### Document:

Understood. I Kinda figured that those codes would only work for the corresponding repos. Got what I needed installed.

I want to say sorry for snapping at you, iOXeR. Ever sense I started switching over to linux it has been one small glitch turned into a huge ordeal after another. Problems solved by a simple click in windows take monumental troubleshooting and programming skills in linux. Why does everything in linux have to be so complicated? Would it kill the makers of these distros to make things alittle more graphical and user friendly? I am all for becoming as l337 with linux as I am with windows, but for the love of god I would like to be able to do something in this distro without consulting experts!
[/rant]

Ok, I am getting errors like "Skipping Corrupted File". I know the files in question are not corrupt because winamp plays them without hesitation. Does this have anything to do with me reading the MP3s from an NTFS drive? I tried copying a few to EXT3 on a hunch, but it did not pan out.

Edit> I managed to get an actual error from Kaffeine (using the Zine engine):


> xine: cannot find input plugin for MRL [/home/Omega_Shadow/10 years - wasteland.mp3]
> xine: input plugin cannot open MRL [/home/Omega_Shadow/10 years - wasteland.mp3]
> input_file: File empty: >/home/Omega_Shadow/10 years - wasteland.mp3<
> xine: found input plugin : file input plugin


Edit, again>
Got another one, this time from Amarok


> TagLib: MPEG:roperties::read() -- Could not find a valid last MPEG frame in the stream.

### Requirements:
Write the next part of the forum post about MP3 playback errors on Linux, picking up after its last line. The records that follow have no connection to the forum post.

### Entries shown:

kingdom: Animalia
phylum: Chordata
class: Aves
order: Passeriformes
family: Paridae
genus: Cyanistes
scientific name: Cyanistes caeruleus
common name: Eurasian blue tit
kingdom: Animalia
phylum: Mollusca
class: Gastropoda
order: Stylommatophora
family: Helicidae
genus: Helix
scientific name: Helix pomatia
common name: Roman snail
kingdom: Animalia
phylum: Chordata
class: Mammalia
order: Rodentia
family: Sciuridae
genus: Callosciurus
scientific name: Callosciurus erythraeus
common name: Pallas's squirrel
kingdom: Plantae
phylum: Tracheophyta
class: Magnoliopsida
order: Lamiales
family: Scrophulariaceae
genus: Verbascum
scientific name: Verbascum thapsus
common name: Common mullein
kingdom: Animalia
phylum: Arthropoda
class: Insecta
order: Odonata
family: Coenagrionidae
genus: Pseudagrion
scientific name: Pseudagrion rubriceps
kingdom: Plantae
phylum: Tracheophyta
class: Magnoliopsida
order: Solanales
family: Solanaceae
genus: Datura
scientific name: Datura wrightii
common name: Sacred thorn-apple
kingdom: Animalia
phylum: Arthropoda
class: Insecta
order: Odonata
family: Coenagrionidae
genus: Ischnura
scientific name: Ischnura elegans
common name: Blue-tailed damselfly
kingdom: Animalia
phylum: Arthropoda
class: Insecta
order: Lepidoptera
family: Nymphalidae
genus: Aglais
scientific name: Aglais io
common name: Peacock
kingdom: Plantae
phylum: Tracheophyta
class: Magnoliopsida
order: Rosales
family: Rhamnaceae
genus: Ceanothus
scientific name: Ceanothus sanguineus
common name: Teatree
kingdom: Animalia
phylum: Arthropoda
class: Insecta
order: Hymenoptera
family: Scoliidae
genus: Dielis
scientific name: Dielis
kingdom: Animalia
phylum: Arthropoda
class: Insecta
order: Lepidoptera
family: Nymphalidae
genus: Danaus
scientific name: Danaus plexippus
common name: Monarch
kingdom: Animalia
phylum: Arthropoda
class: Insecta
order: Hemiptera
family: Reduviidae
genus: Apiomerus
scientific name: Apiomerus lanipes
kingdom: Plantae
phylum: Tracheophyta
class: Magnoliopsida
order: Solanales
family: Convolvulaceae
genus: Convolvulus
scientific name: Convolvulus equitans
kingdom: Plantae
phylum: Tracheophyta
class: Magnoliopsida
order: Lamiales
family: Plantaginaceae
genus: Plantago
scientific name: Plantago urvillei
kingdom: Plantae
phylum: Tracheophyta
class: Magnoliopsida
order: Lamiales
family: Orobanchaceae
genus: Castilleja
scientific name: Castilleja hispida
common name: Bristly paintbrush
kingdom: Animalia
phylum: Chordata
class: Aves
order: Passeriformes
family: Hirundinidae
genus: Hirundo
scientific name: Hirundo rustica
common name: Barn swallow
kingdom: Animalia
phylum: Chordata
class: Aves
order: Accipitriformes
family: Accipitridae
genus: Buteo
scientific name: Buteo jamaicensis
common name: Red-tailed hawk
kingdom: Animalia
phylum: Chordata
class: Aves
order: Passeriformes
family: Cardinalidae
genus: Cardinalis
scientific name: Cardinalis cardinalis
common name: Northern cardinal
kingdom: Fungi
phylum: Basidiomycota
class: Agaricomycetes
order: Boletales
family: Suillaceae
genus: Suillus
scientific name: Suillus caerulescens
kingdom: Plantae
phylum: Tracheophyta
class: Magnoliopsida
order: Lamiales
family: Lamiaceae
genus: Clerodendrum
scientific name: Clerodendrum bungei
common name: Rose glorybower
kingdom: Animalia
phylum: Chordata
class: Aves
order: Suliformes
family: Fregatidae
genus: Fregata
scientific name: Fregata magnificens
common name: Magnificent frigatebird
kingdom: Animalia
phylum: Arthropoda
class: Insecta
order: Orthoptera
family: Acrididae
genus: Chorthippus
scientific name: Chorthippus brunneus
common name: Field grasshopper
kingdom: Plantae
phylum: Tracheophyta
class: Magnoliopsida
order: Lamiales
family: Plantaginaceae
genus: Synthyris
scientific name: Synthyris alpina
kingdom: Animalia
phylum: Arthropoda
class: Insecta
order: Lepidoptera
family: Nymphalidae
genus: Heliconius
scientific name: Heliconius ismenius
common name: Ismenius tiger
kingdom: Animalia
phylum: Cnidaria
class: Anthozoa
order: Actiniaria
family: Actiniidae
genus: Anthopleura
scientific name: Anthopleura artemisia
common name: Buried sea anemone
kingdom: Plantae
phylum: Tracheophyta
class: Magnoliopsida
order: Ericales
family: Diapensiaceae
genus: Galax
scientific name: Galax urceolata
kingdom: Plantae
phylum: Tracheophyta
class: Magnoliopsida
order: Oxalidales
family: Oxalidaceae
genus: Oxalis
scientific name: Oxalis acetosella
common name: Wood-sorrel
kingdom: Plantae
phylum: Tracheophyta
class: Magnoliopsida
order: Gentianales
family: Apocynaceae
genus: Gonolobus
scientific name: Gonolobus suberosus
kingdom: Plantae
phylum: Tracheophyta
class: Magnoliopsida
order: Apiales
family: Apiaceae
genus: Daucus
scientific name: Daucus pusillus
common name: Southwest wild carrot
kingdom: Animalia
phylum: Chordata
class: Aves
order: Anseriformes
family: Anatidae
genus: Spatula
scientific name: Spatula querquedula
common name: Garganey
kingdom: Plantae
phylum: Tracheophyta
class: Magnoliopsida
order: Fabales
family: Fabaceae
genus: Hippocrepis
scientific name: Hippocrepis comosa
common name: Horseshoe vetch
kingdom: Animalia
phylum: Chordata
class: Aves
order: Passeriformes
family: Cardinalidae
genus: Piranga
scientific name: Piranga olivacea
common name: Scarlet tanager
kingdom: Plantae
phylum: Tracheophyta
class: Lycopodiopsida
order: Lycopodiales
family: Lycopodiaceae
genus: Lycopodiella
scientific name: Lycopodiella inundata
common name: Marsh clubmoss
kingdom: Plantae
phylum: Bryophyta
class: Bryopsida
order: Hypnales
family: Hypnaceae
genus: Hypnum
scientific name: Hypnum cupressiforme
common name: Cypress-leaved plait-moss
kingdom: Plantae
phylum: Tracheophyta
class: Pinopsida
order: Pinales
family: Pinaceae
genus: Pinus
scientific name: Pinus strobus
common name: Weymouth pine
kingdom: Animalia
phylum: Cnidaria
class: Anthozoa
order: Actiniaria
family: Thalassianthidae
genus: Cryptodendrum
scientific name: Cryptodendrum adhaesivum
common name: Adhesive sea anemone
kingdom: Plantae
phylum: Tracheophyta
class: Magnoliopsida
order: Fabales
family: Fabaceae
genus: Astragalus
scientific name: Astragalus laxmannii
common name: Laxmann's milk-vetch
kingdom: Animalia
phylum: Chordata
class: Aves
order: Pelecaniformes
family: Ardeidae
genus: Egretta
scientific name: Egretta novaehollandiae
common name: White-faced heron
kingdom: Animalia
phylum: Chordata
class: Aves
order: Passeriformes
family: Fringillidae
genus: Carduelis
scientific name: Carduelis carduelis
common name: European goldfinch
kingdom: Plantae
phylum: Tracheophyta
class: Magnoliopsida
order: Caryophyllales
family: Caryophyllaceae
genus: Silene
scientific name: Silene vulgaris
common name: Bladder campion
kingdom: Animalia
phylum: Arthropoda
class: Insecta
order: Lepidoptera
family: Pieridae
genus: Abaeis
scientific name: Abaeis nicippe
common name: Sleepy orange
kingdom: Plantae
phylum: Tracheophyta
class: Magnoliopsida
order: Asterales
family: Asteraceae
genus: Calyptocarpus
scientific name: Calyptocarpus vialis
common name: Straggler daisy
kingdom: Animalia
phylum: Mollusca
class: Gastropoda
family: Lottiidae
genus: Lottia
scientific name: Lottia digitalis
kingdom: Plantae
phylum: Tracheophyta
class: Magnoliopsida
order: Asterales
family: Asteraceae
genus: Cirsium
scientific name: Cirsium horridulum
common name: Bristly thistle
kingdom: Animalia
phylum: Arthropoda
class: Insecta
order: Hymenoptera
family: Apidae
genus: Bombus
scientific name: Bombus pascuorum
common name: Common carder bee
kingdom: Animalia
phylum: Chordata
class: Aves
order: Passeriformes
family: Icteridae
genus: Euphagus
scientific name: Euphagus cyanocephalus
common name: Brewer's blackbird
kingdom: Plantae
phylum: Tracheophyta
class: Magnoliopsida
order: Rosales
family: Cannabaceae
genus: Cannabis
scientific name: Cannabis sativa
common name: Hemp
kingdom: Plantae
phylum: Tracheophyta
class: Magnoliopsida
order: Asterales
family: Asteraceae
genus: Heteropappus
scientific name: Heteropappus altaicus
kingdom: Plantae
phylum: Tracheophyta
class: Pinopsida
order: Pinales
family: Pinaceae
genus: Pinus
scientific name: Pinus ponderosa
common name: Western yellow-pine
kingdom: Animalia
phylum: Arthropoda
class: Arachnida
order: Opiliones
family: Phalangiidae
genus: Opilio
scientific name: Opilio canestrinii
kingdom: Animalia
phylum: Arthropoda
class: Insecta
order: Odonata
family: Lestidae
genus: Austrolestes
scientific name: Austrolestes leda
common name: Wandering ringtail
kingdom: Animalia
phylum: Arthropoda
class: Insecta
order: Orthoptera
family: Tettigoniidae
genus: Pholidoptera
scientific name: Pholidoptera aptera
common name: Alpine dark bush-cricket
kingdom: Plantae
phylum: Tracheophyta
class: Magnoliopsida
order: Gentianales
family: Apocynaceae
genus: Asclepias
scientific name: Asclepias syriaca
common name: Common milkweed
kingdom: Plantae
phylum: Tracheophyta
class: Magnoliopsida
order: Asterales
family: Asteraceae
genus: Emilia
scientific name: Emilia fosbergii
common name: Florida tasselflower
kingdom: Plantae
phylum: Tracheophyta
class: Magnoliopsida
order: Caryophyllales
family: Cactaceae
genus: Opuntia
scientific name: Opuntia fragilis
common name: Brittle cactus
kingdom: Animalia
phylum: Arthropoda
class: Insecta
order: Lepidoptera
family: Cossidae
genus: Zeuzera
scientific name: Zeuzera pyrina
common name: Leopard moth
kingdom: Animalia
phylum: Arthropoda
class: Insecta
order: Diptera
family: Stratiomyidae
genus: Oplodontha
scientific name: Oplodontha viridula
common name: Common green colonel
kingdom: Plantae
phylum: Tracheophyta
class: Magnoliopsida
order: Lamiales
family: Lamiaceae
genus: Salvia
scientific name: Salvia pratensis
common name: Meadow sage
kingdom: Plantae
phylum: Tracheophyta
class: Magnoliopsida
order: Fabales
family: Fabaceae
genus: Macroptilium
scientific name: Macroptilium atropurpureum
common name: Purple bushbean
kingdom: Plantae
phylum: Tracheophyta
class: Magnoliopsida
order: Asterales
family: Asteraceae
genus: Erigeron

### Output for this task:
----------



## Omega_Shadow (Aug 2, 2004)

No ideas on what could be causeing these errors?



> from Kaffeine (using the Zine engine):
> 
> xine: cannot find input plugin for MRL [/home/Omega_Shadow/10 years - wasteland.mp3]
> xine: input plugin cannot open MRL [/home/Omega_Shadow/10 years - wasteland.mp3]
> ...





> from Amarok
> 
> TagLib: MPEG:roperties::read() -- Could not find a valid last MPEG frame in the stream.


----------



## liquidBass (Aug 17, 2005)

First time I see errors like these  The thing about finding a valid MPEG frame could be causing you hassles all over. You never know what weird software was used to encode those MP3s. I have the weird habit of reencoding anything I get, so I'm always 100% sure that everything will work anywhere.

There used to be a program back in the days that could fix headers (missing or corrupted or whatever). You just feed it all the MP3s you want, and it attempts to fix them. I have no clue what it was though. Anyone?

Still though, it's weird that it doesn't just _skip_ those headers (frames, whatever) and play the rest of the file.


----------



## Omega_Shadow (Aug 2, 2004)

See, linux hates me 

I know, winamp just rips right into them and starts playing without hessitation. I dont understand why these programs stop at something so simple to bypass like a header.


----------



## Omega_Shadow (Aug 2, 2004)

So that's it I guess. This problem seems to be unsolvable. I have crossed FC4 off my list of windows replacements and removed it from my computer. 

I have started looking for another distro that is as easy as Fedora to install programs with system settings that are easly changable like Mandrake and with the Multi-Media power of windows. I will be looking for a long, long, long time....

Speaking of which, is there a way to set up YUM in mandrake like it was for fedora so it is easy to install programs?


----------



## liquidBass (Aug 17, 2005)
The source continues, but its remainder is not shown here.